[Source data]
════════════════

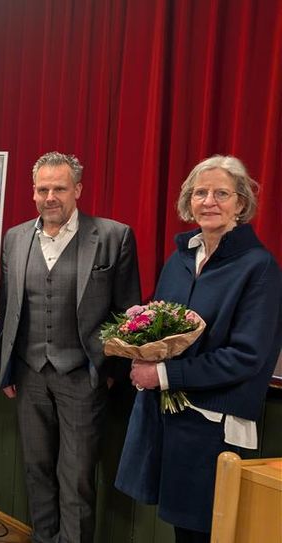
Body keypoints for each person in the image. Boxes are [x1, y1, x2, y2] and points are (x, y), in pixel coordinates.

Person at [115, 156, 282, 543]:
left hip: (214, 428)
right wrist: (139, 341)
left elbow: (247, 357)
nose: (209, 201)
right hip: (170, 421)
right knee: (182, 531)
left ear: (240, 204)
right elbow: (161, 325)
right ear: (189, 201)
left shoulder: (260, 267)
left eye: (221, 193)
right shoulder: (180, 259)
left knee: (207, 533)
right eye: (200, 192)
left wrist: (162, 374)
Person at [0, 151, 140, 543]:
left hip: (83, 376)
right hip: (29, 375)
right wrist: (7, 368)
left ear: (77, 189)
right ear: (33, 193)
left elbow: (127, 313)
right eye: (42, 189)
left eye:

════════════════

> _DIRECTIONS FOR THIS TASK_
Filter the records for lines holding the string "left". Copy each one.

> _TASK SOLUTION_
left hip: (214, 428)
left elbow: (247, 357)
left ear: (240, 204)
left shoulder: (260, 267)
left eye: (221, 193)
left knee: (207, 533)
left wrist: (162, 374)
left hip: (83, 376)
left ear: (77, 189)
left elbow: (127, 313)
left eye:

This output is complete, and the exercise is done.